Well, he’s right that the resolution will invite ridicule, but not only from left Dems, but solution-oriented centrists of all stripes, perhaps even in the GOP. It will be correctly seen by thoughtful voters as another childish ploy to deflect attention from the lack of ideas circulating among what’s left of the Republican cognoscenti. Parroting ad hominem atttacks ad nauseum tends to make obvious failed arguments more than anything else. I won’t be surprised if a great many of the voters they are targeting will yawn or scoff at the name-calling.
This twisted tactic worked to some extent back in the day when the GOP was able to peddle their hackneyed propaganda about the evils of government spending/high taxes as America’s Big Problem. Back then it was all about “Liberal”-bashing (and still is with Ann Coulter and other snarling Republican pundits). But that was before the colossal failures of W’s administration. And who knows, it might work again down the road, if economic trends cooperate. For now, however, the American people clearly support Obama’s economic initiatives in healthy majorities (see yesterday’s staff post on Teixeira’s “Public Opinion Snapshot”).
It appears that the GOP lost most of it’s brain power when Francis Fukuyama bailed and William Buckley and Jack Kemp died. Newt sees himself as one of their last ‘big idea’ guys, but he is sounding more than a little stale these days. I guess it’s all part of the dumbing down process inside their incredible shrinking tent.
In that regard, Judge Richard Posner, who has been called “the most cited legal scholar of all time,” has an interesting post, “Is the Conservative Movement Losing Steam?,” at The Becker-Posner Blog, with this delicious graph, flagged by Nate Silver:

My theme is the intellectual decline of conservatism, and it is notable that the policies of the new conservatism are powered largely by emotion and religion and have for the most part weak intellectual groundings. That the policies are weak in conception, have largely failed in execution, and are political flops is therefore unsurprising. The major blows to conservatism, culminating in the election and programs of Obama, have been fourfold: the failure of military force to achieve U.S. foreign policy objectives; the inanity of trying to substitute will for intellect, as in the denial of global warming, the use of religious criteria in the selection of public officials, the neglect of management and expertise in government; a continued preoccupation with abortion; and fiscal incontinence in the form of massive budget deficits, the Medicare drug plan, excessive foreign borrowing, and asset-price inflation.

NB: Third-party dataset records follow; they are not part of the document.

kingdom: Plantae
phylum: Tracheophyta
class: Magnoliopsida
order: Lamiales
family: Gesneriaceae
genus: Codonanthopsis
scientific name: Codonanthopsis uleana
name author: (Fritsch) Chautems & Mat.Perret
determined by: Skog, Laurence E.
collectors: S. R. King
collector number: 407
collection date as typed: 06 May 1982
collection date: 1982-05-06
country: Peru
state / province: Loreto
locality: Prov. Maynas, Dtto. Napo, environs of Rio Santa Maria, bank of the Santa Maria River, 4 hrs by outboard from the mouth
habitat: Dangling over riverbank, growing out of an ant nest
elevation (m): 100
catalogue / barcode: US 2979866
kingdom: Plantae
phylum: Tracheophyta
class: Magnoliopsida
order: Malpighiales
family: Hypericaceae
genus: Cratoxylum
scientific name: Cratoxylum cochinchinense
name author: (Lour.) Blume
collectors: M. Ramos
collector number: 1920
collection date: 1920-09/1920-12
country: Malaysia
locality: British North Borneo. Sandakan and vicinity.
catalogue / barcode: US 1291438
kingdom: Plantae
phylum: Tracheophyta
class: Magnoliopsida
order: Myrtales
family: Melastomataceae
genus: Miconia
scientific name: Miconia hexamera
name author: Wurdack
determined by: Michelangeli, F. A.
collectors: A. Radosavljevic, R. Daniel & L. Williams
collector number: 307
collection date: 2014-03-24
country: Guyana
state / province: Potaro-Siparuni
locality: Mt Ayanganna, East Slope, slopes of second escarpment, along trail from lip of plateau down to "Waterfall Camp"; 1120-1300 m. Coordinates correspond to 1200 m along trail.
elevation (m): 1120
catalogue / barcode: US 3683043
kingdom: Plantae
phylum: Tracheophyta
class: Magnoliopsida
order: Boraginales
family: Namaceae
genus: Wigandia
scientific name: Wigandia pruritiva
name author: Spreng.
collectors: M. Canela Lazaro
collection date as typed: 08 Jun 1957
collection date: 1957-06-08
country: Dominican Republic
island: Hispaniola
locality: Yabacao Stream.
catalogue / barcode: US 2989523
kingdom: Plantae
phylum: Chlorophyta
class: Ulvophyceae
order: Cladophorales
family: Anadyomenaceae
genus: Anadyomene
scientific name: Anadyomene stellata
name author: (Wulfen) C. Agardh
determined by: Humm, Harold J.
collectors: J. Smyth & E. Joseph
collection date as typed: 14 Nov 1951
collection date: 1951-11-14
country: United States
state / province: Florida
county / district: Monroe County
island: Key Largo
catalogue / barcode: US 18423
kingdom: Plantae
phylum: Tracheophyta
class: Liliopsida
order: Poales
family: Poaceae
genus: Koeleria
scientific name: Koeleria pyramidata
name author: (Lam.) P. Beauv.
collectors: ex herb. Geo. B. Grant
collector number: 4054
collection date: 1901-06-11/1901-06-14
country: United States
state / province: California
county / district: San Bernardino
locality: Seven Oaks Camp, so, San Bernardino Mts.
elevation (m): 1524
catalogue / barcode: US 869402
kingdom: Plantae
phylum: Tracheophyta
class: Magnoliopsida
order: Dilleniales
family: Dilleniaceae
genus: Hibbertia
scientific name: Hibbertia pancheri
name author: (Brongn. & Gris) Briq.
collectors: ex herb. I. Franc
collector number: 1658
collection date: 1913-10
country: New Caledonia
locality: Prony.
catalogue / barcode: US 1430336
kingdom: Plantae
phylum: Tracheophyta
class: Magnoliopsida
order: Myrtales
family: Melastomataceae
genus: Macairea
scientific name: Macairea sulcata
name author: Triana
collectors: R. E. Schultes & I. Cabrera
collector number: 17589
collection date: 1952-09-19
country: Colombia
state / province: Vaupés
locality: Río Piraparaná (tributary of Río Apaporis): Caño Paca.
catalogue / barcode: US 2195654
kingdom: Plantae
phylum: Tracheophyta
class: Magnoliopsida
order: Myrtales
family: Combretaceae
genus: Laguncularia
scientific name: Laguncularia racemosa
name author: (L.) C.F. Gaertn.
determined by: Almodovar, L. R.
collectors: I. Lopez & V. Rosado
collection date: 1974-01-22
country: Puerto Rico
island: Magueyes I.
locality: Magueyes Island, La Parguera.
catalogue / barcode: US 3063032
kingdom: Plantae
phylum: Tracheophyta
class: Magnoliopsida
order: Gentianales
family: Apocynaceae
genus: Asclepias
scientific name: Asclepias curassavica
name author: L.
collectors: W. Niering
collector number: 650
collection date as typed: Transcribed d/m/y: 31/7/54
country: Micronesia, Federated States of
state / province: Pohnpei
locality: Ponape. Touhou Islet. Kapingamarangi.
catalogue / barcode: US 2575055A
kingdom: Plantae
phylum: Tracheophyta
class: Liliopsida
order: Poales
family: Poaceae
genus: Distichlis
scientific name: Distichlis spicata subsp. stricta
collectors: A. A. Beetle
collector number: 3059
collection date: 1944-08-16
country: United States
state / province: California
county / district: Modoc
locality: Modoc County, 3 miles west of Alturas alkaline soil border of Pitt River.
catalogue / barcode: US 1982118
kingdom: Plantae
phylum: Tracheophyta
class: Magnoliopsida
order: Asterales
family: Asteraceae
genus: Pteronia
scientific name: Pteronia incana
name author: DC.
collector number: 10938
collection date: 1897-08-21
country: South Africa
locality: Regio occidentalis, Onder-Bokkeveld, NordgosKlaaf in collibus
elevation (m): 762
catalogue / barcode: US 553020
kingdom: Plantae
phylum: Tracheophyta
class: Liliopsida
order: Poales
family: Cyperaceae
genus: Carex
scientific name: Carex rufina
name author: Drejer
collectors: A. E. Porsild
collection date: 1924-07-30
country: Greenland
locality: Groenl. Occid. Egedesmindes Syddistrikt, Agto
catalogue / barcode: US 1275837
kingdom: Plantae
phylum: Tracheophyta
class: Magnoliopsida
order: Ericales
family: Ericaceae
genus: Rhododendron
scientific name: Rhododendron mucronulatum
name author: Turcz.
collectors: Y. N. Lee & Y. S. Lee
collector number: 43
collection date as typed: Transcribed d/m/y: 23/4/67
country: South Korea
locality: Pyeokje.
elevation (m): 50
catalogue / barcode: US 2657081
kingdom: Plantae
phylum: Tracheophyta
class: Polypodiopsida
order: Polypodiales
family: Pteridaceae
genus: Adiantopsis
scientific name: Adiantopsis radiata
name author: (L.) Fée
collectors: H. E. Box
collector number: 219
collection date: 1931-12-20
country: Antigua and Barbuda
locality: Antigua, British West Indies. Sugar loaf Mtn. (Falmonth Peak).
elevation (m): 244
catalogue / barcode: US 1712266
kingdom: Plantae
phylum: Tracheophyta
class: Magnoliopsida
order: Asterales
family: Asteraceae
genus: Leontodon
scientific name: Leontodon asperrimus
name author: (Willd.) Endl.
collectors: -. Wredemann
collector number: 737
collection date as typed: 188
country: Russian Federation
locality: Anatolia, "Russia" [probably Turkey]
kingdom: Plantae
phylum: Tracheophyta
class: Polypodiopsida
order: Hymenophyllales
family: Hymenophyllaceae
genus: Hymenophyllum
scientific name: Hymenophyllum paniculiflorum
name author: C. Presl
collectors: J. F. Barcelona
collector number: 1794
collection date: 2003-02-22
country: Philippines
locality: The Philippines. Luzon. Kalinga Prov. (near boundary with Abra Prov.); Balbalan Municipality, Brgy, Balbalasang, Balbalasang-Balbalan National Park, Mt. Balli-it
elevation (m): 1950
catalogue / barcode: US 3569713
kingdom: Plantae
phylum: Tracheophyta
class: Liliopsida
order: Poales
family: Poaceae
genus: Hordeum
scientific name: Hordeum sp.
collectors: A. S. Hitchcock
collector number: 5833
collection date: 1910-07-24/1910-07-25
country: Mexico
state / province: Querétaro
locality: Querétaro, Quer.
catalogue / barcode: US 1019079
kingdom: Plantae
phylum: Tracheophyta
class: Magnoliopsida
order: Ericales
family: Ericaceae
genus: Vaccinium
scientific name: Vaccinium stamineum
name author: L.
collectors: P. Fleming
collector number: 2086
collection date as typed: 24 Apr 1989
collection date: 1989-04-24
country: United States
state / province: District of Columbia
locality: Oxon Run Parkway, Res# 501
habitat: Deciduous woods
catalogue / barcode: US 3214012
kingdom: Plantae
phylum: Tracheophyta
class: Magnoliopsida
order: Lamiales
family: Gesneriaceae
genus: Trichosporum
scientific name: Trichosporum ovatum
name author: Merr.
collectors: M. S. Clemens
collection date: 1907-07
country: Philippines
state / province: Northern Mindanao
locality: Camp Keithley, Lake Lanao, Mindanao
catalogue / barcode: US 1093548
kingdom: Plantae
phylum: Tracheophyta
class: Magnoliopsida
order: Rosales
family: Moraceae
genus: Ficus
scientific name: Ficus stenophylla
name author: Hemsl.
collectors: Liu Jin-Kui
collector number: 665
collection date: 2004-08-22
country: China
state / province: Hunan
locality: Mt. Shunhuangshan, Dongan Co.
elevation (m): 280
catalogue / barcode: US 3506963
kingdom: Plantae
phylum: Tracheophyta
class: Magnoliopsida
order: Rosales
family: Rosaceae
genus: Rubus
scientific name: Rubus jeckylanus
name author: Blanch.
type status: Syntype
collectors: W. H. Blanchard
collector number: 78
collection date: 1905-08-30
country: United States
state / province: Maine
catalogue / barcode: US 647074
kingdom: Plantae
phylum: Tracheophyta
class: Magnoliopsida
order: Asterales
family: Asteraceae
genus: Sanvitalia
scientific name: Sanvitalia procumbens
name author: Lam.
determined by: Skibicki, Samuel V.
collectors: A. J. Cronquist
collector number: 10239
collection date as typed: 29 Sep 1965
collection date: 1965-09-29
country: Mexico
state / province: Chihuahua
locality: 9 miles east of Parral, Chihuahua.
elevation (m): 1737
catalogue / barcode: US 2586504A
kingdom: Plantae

Sounds about right. Still the Republicans behind this lame idea hope that linking the word ‘Socialist’ with every mention of the term ‘Democrat’ in the GOP echo chamber will somehow turn the tide of public opinion in their favor. A recent Rasmussen poll of LV’s, conducted April 23-24, however, suggests that the term may have lost some of its power to offend Americans, as only 53 percent of respondents in the poll now believe “capitalism is better than socialism.”
In any event, it is highly unlikely that a warped form of 21st century McCarthyism will produce the desired result of winning hearts and minds in any significant numbers—– and there are good reasons to believe it may backfire.